Yo, como ellas, me sentía prisionera en aquel hospital. Muchas tenían esperanzas de que, guardando cama, su bebé habría nacido sano, en cambio yo estaba angustiada porque llevaba encarcelado a un ser que tenía pocas
probabilidades de llegar sano al mundo.
-¿Habría aguantado todo eso el pobre niño? ¿Y yo, habría soportado aquella
pena? Eso me preguntaba mientras intentaba leer, sentada en un
rincón de la habitación.
Poco
a poco me familiaricé con las chicas, quienes cada día me iban
contando sus aventuras ginecológicas.
Aprendí
cuáles eran los síntomas de un embarazo de riesgo, cuáles eran los
análisis, las pruebas y los exámenes de sangre y de orina para
detectar anomalías fetales, cuáles eran los tratamientos oportunos
y sobre todo descubrí que mi hijo se movía poco respecto a un feto
sano.
Los
movimientos de mi niño eran muy suaves, casi como cosquillas, quizás por eso en
aquellos ocho meses jámas había tenido las molestias, de las que me hablaban las chicas, ni mareos, ni hipertensión,
ni hinchazones en los pies, ni dolores cabeza, ni cansancio e insomnia. Al contrario desde el principio del embarazo dormía la siesta y por las noches descansaba de maravilla.
A menudo cuando
iba al cuarto de baño, me miraba al espejo de cara y de perfil, luego me remangaba el camisón acariciándome los pechos y la
barriga. En aquellos momentos recordaba las manos de U. cuando me tocaban los pezones erectos durante nuestros experimentos eróticos, sin embargo aquellos instantes placenteros duraban poco, pues en seguida caía en la cuenta de que tenía que hacer frente a una situación muy dolorosa y me echaba a llorar
En
aquellos días me hicieron muchos análisis y ecografías.
Recuerdo
sobre todo a un ecografista y a su ayudante que, mientras me
inspeccionaban, hacían comentarios en voz baja, sin embargo lo suficiente alta para que yo les pudiera oír.
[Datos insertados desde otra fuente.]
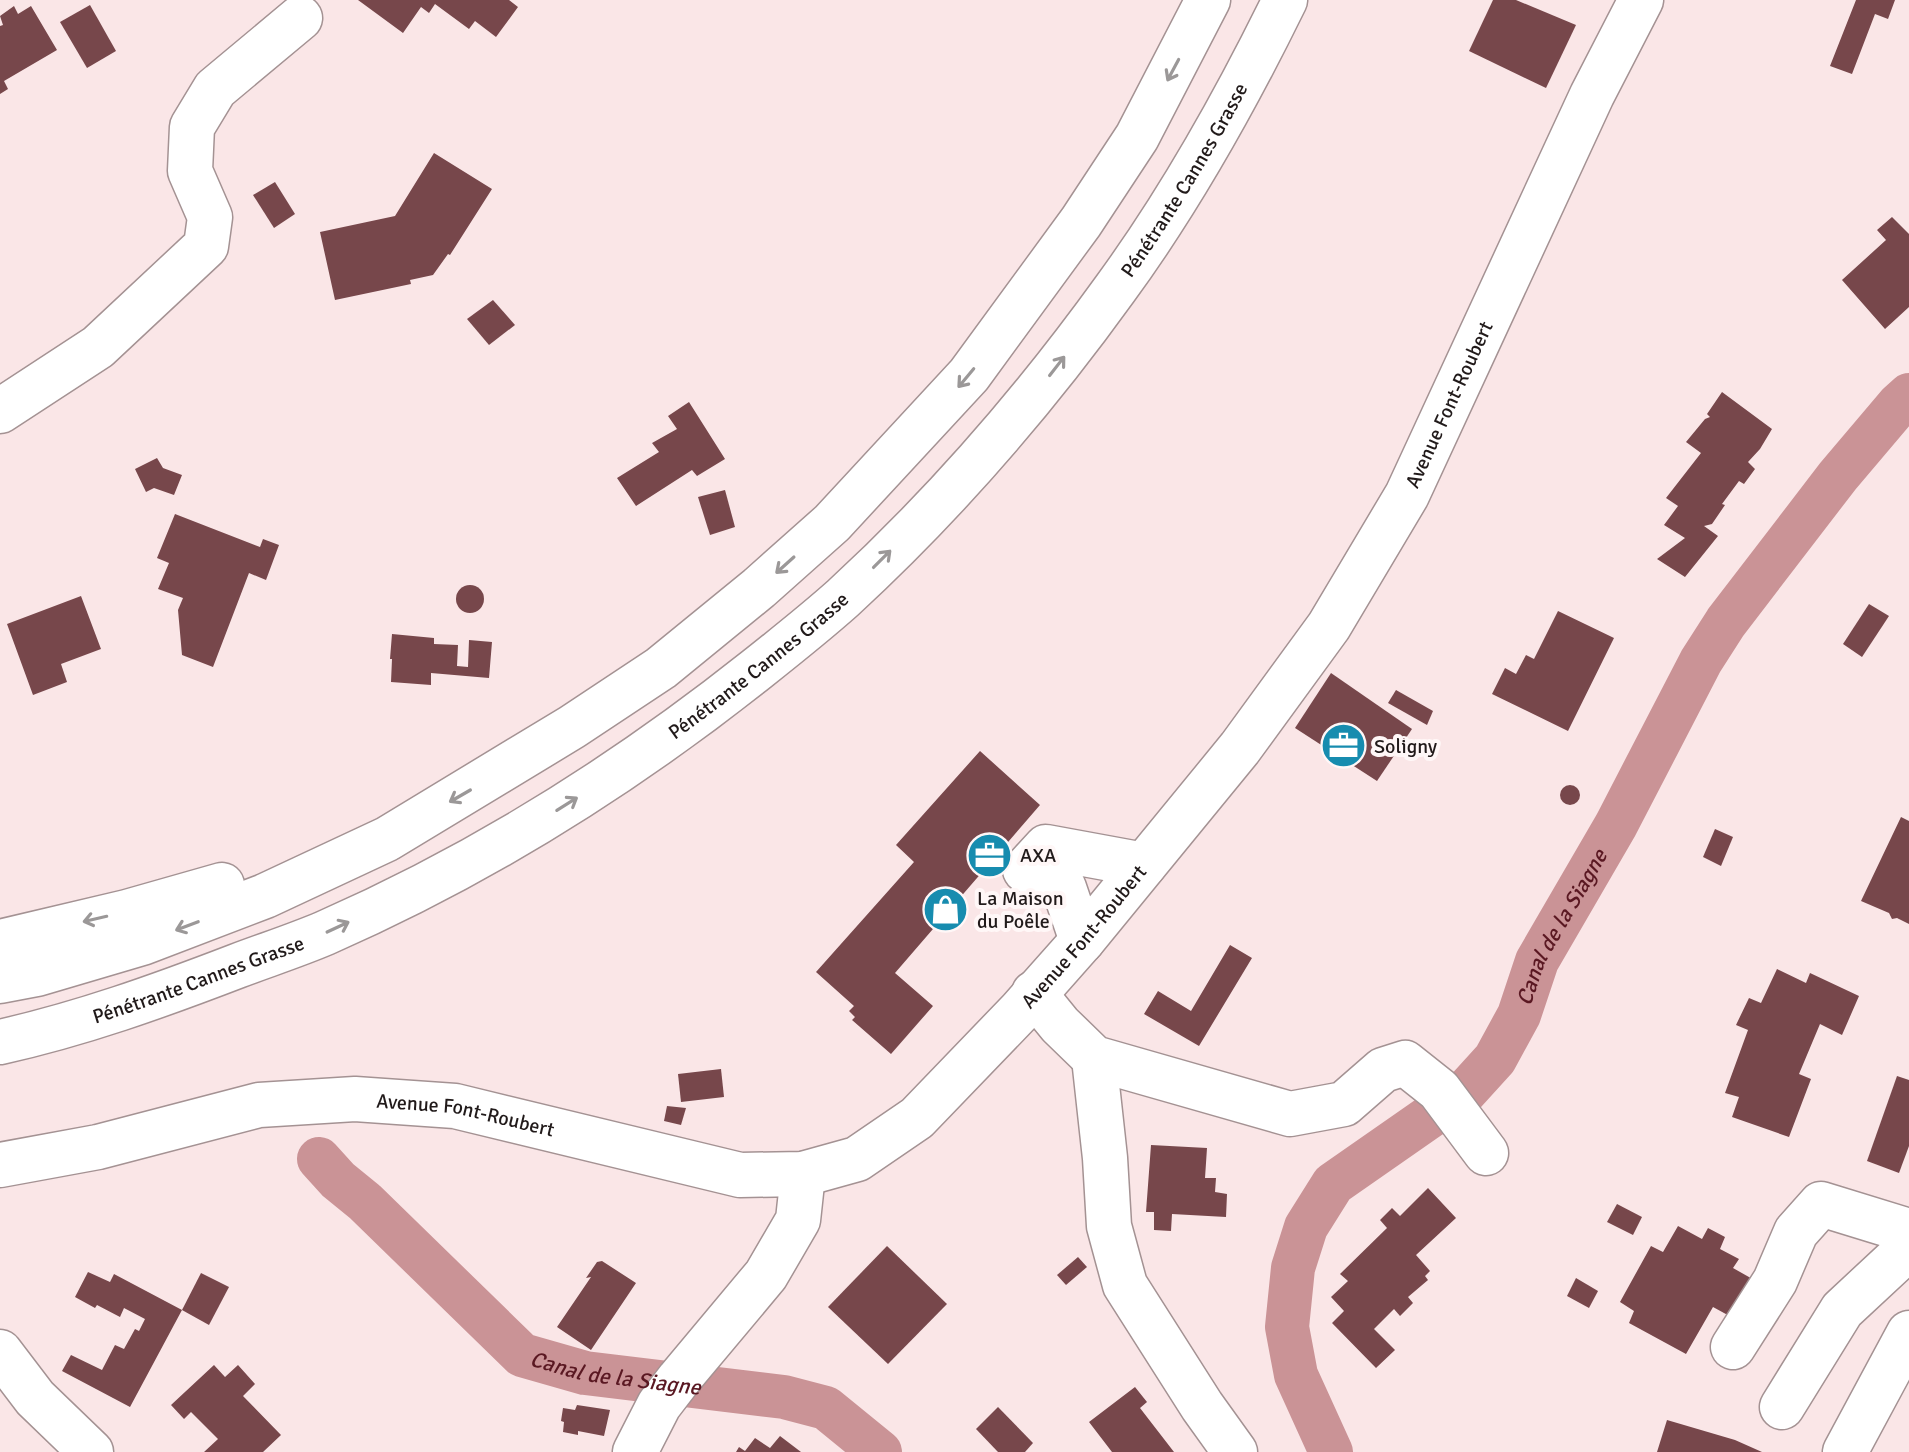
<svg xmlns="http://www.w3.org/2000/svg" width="1909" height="1452" font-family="Signika,sans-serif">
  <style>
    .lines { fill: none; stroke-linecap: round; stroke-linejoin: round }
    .canal { stroke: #ca9396; stroke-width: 44 }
    .building { fill: #77474b }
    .minor-casing { stroke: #a49293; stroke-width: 47 }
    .major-casing { stroke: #a49293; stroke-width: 47 }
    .highway-casing { stroke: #a49293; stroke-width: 47 }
    .minor { stroke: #fff; stroke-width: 44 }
    .major { stroke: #fff; stroke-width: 44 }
    .highway { stroke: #fff; stroke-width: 44 }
    .oneway { stroke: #9b9898 }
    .labels { text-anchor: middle; stroke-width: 8; stroke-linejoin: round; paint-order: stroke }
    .street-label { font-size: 20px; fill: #211a1a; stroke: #fff7f7 }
    .poi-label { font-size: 20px; fill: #211a1a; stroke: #fff7f7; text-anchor: start }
    .water-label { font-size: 22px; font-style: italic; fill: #5a1822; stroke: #fff7f7 }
  </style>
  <rect width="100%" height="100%" fill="#fae6e7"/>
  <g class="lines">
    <g class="canal">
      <path id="s1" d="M319 1159 338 1180 365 1202 522 1355 585 1373 784 1397 826 1408 880 1452"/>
      <path id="s2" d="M1331 1452 1296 1375 1287 1327 1293 1268 1306 1227 1333 1184 1465 1092 1495 1059 1519 1015 1537 961 1616 825 1701 661 1726 622 1838 476 1899 404 1909 395"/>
    </g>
  </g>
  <g class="building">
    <path d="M358 0H509L518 7 496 37 475 21 469 29 435 4 429 13 421 7 403 33Z"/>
    <path d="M1493 0H1516L1576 25 1546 88 1469 51Z"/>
    <path d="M1856 0H1895L1888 19 1875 14 1852 74 1830 66Z"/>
    <path d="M90 5 116 51 87 68 60 22Z"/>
    <path d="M14 6 18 14 31 6 57 50 4 81 8 89 0 94V26L3 25 0 16Z"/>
    <path d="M434 153 492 189 450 255 448 254 433 275 410 280 411 284 335 300 320 232 395 216Z"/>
    <path d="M275 182 295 214 274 228 253 195Z"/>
    <path d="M1892 217 1909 234V307L1885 329 1842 280 1886 240 1877 230Z"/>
    <path d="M493 300 515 325 489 345 467 319Z"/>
    <path d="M1722 392 1772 429 1760 449 1748 462 1755 469 1744 484 1739 481 1722 504 1725 505 1712 524 1704 526 1718 536 1685 577 1657 559 1685 538 1664 525 1678 506 1666 498 1701 453 1686 442 1705 419 1710 417 1707 414Z"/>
    <path d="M689 402 725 459 697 476 692 470 636 506 617 478 659 452 652 443 677 429 668 416Z"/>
    <path d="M157 458 163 468 182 475 174 495 154 488 146 492 135 469Z"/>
    <path d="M725 490 735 527 710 535 698 497Z"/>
    <path d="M175 514 260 547 263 539 279 545 266 580 249 573 213 667 182 655 178 610 183 598 158 589 169 563 157 558Z"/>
    <circle cx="470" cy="599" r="14"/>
    <path d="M81 596 101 649 61 664 67 682 33 695 7 624Z"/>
    <path d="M1869 604 1889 616 1862 657 1843 644Z"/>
    <path d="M1558 611 1614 638 1568 731 1492 694 1505 668 1516 674 1526 655 1534 659Z"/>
    <path d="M392 634 434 638V644L458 645 457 666 468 667 469 640 492 642 489 678 431 673V685L391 682 392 659H390Z"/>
    <path d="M1331 673 1412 729 1377 781 1295 728Z"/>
    <path d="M1396 690 1433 711 1427 725 1388 703Z"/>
    <path d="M980 751 1040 805 895 973 933 1006 891 1054 852 1020 855 1017 849 1011 854 1006 816 972 914 862 896 845Z"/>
    <circle cx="1570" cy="795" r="10"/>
    <path d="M1901 817 1909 821V924L1897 918 1892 919 1889 913 1861 901Z"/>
    <path d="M1715 829 1733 837 1721 866 1703 857Z"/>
    <path d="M1230 945 1252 958 1199 1046 1144 1014 1158 991 1191 1011Z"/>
    <path d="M1777 969 1806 983 1810 973 1859 996 1842 1035 1820 1024 1799 1074 1811 1079 1789 1137 1732 1117 1739 1097 1725 1093 1748 1030 1736 1025 1749 998 1761 1003Z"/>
    <path d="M721 1069 724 1097 681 1102 678 1074Z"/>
    <path d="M1897 1076 1909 1080V1146L1899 1173 1867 1161Z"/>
    <path d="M667 1106 686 1108 681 1125 664 1121Z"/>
    <path d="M1151 1145 1207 1148 1205 1178H1216L1215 1192 1227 1194 1226 1217 1172 1214 1171 1231 1154 1230V1212H1146Z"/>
    <path d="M1428 1188 1456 1218 1416 1255 1430 1271 1425 1276 1428 1280 1408 1297 1413 1303 1400 1316 1394 1309 1374 1329 1395 1350 1376 1368 1332 1323 1344 1311 1331 1297 1348 1281 1340 1274 1387 1228 1380 1220 1392 1208 1400 1216Z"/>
    <path d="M1617 1204 1642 1217 1633 1235 1607 1222Z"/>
    <path d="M1678 1226 1702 1239 1708 1228 1725 1237 1720 1249 1739 1259 1733 1268 1756 1281 1735 1319 1713 1307 1686 1354 1629 1323 1634 1311 1620 1302 1651 1246 1663 1252Z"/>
    <path d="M887 1246 947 1304 888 1364 828 1307Z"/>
    <path d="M1078 1257 1087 1267 1066 1285 1057 1275Z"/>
    <path d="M602 1261 636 1283 591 1350 557 1327 591 1277 586 1278 597 1262Z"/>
    <path d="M88 1272 110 1282 114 1274 182 1310 130 1407 62 1371 71 1355 102 1370 115 1345 124 1349 135 1329 139 1331 145 1319 124 1308 120 1317 97 1305 95 1308 75 1297Z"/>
    <path d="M201 1273 229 1287 209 1325 182 1310Z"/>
    <path d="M1576 1278 1598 1291 1589 1308 1567 1296Z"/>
    <path d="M214 1365 225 1377 238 1365 255 1384 243 1396 281 1435 263 1452H204L218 1439 191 1412 184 1419 171 1405Z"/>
    <path d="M1135 1387 1147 1402 1140 1408 1174 1452H1112L1089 1422Z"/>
    <path d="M577 1405 610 1410 604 1436 578 1431V1435L563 1432 564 1422 561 1421 563 1408 575 1410Z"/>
    <path d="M998 1407 1033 1443 1025 1452H998L976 1429Z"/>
    <path d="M1667 1420 1735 1440 1762 1452H1657Z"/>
    <path d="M780 1436 801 1452H736L739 1447 745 1451 755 1438 770 1448Z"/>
  </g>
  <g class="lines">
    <defs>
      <g id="minor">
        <path d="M0 411 98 347 206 246 210 217 190 171 192 127 215 89 300 18"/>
        <path d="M1082 941 1064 888 1025 870 1046 847 1144 865"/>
        <path d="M1034 993 1060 1025 1094 1058 1290 1114 1344 1104 1383 1070 1405 1063 1439 1090 1486 1153"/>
        <path d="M1094 1058 1105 1158 1109 1226 1125 1285 1202 1406 1235 1452"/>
        <path d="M1733 1347 1775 1281 1796 1232 1821 1204 1909 1231"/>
        <path d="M0 1352 35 1398 91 1452"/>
        <path d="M1782 1407 1842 1310 1900 1256 1909 1243"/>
        <path d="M635 1452 659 1405 679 1379 766 1275 798 1220 803 1174"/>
        <path d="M1845 1452 1909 1333"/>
      </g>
      <g id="major">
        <path id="s3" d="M0 1165 98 1147 259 1105 355 1099 455 1106 740 1175 803 1174 857 1159 917 1118 1020 1011 1082 941 1240 748 1329 626 1407 495 1592 95 1641 0"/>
      </g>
      <g id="highway">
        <path d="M0 942 127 912 222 885"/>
        <path d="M0 981 37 974 142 943 265 896 387 839 572 727 661 668 759 588 832 523 969 375 1081 222 1137 137 1208 0"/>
        <path id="s4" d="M0 1042C81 1024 159 996 237 966 266 955 297 945 325 933 480 865 625 774 757 669 786 646 815 623 843 598 944 505 1035 400 1115 289 1181 199 1236 100 1285 0"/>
      </g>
    </defs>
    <use href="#minor" class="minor-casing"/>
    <use href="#major" class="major-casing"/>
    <use href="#highway" class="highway-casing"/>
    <use href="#minor" class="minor"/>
    <use href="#major" class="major"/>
    <use href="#highway" class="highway"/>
  </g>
  <defs><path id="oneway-shaft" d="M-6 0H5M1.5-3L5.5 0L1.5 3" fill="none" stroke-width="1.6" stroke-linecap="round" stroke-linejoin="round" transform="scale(2)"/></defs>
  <g class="oneway">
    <use href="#oneway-shaft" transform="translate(1173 70) rotate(118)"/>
    <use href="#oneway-shaft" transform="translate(1057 366) rotate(-52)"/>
    <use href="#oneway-shaft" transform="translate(966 378) rotate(130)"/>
    <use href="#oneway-shaft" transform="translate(882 559) rotate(-45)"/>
    <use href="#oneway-shaft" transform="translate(785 565) rotate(138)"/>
    <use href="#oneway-shaft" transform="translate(460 796) rotate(150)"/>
    <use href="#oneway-shaft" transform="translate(567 804) rotate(-32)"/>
    <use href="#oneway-shaft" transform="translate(95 919) rotate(167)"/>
    <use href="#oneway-shaft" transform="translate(187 926) rotate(159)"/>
    <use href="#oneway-shaft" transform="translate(338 927) rotate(-25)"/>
  </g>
  <defs>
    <symbol id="office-disc" viewBox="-11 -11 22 22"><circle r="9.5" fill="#178caf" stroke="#fff7f7"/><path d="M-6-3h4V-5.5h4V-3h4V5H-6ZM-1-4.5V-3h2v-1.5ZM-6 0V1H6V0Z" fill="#fff"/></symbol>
    <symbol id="shop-disc" viewBox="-11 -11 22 22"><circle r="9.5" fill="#178caf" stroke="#fff7f7"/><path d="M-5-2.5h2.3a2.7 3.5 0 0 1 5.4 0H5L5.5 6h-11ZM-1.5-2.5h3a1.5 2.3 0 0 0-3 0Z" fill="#fff"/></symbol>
  </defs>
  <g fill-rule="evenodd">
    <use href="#office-disc" x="1318" y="720" width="51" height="51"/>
    <use href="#office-disc" x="964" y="830" width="51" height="51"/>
    <use href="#shop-disc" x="920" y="884" width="51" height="51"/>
  </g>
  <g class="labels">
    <g class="street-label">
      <text dy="7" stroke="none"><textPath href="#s4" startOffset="1504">Pénétrante Cannes Grasse</textPath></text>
      <text dy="7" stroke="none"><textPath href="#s3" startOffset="1842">Avenue Font-Roubert</textPath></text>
      <text dy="7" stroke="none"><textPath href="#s4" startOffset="854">Pénétrante Cannes Grasse</textPath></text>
      <text dy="7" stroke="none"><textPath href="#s3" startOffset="1194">Avenue Font-Roubert</textPath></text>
      <text dy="7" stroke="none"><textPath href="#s4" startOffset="208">Pénétrante Cannes Grasse</textPath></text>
      <text dy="7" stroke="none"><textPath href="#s3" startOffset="474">Avenue Font-Roubert</textPath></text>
    </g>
    <g class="poi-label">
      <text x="1374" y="753">Soligny</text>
      <text x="1020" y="862">AXA</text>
      <text x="977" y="905">La Maison<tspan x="977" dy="23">du Poêle</tspan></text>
    </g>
    <g class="water-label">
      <text dy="8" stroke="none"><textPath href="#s2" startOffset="640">Canal de la Siagne</textPath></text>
      <text dy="8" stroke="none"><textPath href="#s1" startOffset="378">Canal de la Siagne</textPath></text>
    </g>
  </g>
</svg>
- ¿Ves este riñón atrofiado? ¡ Y el otro en herradura! ¡Qué raro! La
cardiopatía parecía típica de la trisomía 21, sin embargo ahora,
descubriendo esos riñones,
pienso que podría tratarse de la síndrome de Edwards.
- Por favor díganme lo que pasa ¿Qué anomalías conlleva exactamente la Trisomía 21
y la Síndrome de no sé qué? Les pregunté con tanta ansiedad que casi
no logré terminar la última frase.
-
No se preocupe señora, todavía no estamos seguros de nada. Se lo va
a comunicar mañana el doctor Gardin.
Menos
mal que aún no existía Internet y no pude consultar el significado de aquellas síndromes. Sospechaba que algo grave tenía nuestro hijo, pero no tanto como lo que luego íbamos a descubrir.